忙中閑あり、だろうか。先日、パオロ・タヴィアーニ監督の『遺灰は語る』を武蔵野館に見に行った。イタリア映画祭では忙しくて見られなかったが、一般公開されたので、見逃したくなかった。タヴィアーニ兄弟もピランデッロも好きだから。でも、つきあったオットは、わけがわからない、ひどい低予算映画だ、とこぼしていた。

 私は、ピランデッロの遺灰の経緯を知っているし、カオスにある作家の家の近くの一本松(サイクロンで立ち枯れたので別の松が植えられた)の下の石の墓碑も見ているから、それなりに面白かった。白黒画面もいいと思った。だが、ピランデッロが他界する二十日前くらいに書いたという短編小説『釘 il Chiodo』はわけがわからなかった。死ぬまでお墓参りを欠かさないくらいならば、なんで殺さねばならなかったのだろうか? 移民となって異国で暮らしてストレスがたまっていたのかしら? それで、大きな釘が落ちていたので、拾って、それで女の子を殺すのが宿命だとでも? ピランデッロの短編は好きで、ぴらんの名前で、『ピランデッロの部屋』に50話くらい訳をupしているが、『Il Chiodo』は読んだことがなかった。映画の原題になっている『レオノーラ アッディオ』は読んで、とてもイメージが鮮明に残った。映画の最初に、アグリジェントのピランデッロ劇場ではなく、ローマのオペラ座の天井が映るが、この短編を思い浮かべた。カオス村の崖の上から見た青い「アフリカ海」もその小説のイメージである。できればこちらの方を映画にしてもらいたかった。

 暇ができたら今読んでいる『 I Vecchi e i giovani』の続きを読みたい。
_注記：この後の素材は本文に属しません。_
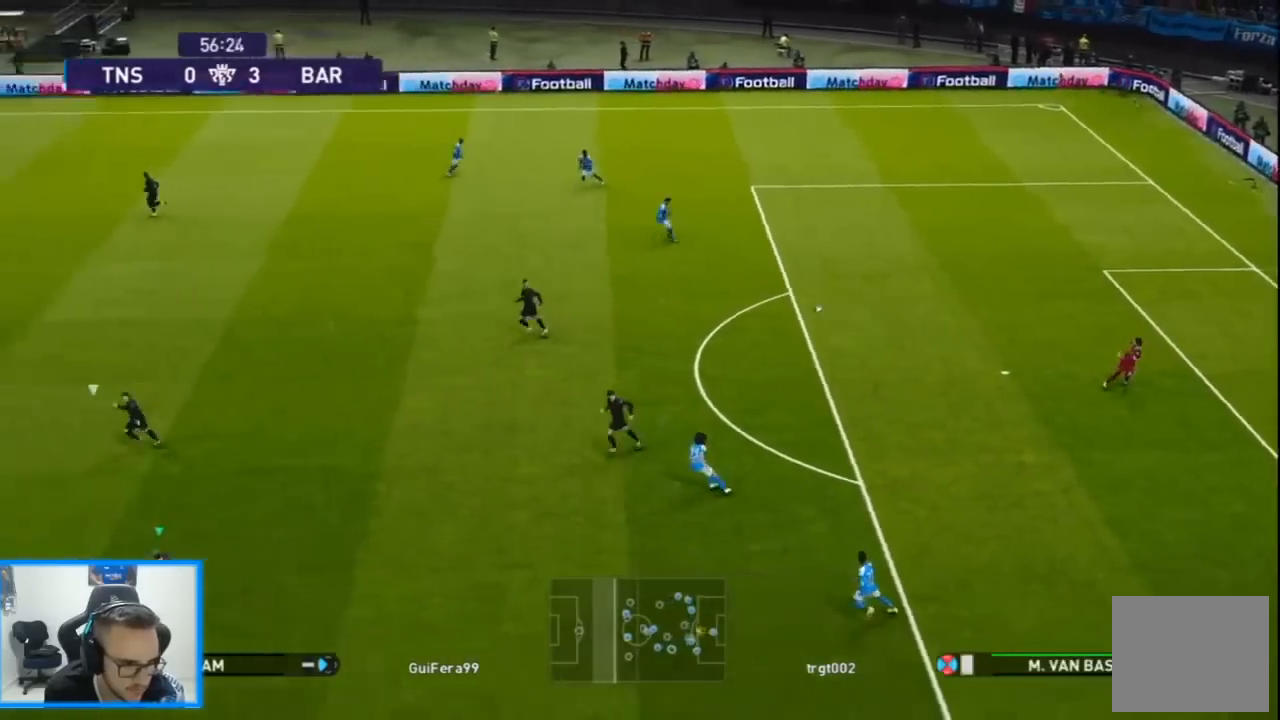
{"buttons": ["L1", "L2", "R1", "DPAD_RIGHT"], "left_stick": "center", "right_stick": "center", "events": [[400, "DPAD_RIGHT", "down"], [400, "SQUARE", "down"], [433, "L1", "down"], [433, "L2", "down"], [500, "DPAD_LEFT", "up"], [500, "SQUARE", "up"]]}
もう少しで読み終るが、長編で字が小さいし、何十ページか残っている。舞台のアグリジェントをまぶたに浮かべながら楽しんでいる。この本は「Ai miei figli giovani oggi vecchi domani」(今日は若く明日は老いるわが子供たちへ)という献辞があり、この映画の中でもセリフになっていた。監督は、人生を振り返り、人間の老いと死を考えたのであろう。